The original piece, part of the paper’s light-hearted Pass notes column on Waitrose’s annual food trends report, stated that bibimbap sauce contained honey and white miso paste. A correction issued nearly four weeks later clarified that the sauce is in fact made with gochujang, sesame oil, soy sauce, sugar, rice vinegar and garlic.
On its face, the error is minor, involving a casual list of ingredients in an otherwise playful article about middle-class shopping habits and viral food fashions. But the misstatement sits within a familiar pattern in lifestyle and food reporting, where global cuisines are often filtered through approximation, aesthetic shorthand or assumed fusion rather than precise description. Honey and white miso subtly recast a distinctly Korean sauce into something more recognisably “pan-Asian” or Western-friendly, even if unintentionally.

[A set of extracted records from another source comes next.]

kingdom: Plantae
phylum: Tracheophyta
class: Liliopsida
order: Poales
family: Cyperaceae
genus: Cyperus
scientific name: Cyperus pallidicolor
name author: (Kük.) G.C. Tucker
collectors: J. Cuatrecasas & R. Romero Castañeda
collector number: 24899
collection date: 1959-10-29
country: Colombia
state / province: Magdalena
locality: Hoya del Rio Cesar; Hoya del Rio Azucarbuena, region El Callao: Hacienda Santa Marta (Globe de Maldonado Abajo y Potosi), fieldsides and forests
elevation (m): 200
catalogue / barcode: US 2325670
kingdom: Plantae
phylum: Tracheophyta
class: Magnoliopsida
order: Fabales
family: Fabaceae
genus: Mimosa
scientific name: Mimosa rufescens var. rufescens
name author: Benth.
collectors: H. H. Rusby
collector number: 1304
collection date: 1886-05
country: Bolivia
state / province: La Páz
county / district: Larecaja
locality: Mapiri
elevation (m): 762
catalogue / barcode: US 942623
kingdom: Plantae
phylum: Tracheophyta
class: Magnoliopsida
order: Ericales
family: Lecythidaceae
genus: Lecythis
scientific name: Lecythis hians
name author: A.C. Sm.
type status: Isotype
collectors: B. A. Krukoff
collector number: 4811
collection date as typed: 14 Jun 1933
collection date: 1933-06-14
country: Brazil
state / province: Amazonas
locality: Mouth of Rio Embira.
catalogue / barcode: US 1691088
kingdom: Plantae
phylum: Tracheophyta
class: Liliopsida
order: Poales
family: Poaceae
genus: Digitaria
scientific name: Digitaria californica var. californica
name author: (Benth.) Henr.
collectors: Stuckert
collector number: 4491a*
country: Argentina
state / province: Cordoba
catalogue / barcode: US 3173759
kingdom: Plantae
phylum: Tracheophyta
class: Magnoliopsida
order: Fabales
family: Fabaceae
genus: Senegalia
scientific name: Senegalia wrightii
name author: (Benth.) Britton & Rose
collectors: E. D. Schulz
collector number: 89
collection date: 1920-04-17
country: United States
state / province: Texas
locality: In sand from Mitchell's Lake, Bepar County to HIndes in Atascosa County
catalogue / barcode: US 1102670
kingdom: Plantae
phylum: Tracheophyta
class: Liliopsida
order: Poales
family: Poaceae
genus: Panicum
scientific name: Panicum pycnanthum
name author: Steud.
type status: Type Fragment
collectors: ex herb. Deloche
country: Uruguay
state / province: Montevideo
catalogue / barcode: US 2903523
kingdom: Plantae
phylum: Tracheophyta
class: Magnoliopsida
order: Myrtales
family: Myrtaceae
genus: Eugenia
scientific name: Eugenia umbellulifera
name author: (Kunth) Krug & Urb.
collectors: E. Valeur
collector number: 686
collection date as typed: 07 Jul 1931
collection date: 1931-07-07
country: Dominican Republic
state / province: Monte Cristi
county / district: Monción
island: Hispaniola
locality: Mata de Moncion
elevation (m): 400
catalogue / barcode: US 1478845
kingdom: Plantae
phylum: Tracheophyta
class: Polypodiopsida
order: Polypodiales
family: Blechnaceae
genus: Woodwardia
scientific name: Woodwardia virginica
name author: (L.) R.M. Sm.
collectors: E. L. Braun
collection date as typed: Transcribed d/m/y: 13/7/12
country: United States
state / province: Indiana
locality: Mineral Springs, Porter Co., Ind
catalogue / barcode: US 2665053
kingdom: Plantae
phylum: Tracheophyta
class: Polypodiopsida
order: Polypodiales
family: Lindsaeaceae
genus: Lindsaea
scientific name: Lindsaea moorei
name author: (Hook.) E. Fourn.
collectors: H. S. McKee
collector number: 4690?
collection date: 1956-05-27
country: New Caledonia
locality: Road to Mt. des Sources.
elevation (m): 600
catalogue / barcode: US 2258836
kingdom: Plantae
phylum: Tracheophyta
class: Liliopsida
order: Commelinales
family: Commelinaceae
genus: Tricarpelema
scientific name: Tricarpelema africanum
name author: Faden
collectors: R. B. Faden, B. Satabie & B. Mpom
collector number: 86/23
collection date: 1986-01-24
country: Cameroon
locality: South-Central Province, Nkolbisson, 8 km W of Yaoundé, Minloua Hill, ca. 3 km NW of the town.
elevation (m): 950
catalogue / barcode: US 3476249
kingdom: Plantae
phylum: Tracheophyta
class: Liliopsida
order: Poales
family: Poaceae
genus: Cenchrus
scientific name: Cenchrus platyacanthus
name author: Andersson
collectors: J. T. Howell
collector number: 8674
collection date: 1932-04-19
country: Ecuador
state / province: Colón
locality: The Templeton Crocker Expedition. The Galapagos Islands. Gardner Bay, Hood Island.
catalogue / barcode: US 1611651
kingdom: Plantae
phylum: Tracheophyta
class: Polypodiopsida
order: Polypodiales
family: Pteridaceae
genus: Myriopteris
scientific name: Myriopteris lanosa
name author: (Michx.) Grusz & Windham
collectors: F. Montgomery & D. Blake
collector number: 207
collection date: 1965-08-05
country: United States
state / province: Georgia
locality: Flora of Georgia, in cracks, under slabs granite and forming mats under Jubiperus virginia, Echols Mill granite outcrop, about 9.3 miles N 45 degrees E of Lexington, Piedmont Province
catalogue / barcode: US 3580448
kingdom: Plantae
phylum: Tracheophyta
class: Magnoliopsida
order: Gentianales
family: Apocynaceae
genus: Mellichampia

The correction restores factual accuracy, but only after the original framing had circulated widely. In a piece explicitly celebrating “authentic” global flavours, the slip undercut its own premise by mischaracterising the very dish held up as evidence of culinary sophistication. As with many such amendments, the clarification appeared quietly at the bottom of the article, long after readers had absorbed the original description.
The episode is a reminder that misreporting is not confined to politics, war or economics. Even in lifestyle coverage, small factual errors can reinforce vague or distorted understandings of other cultures, particularly when speed, tone and trend-chasing take precedence over precision.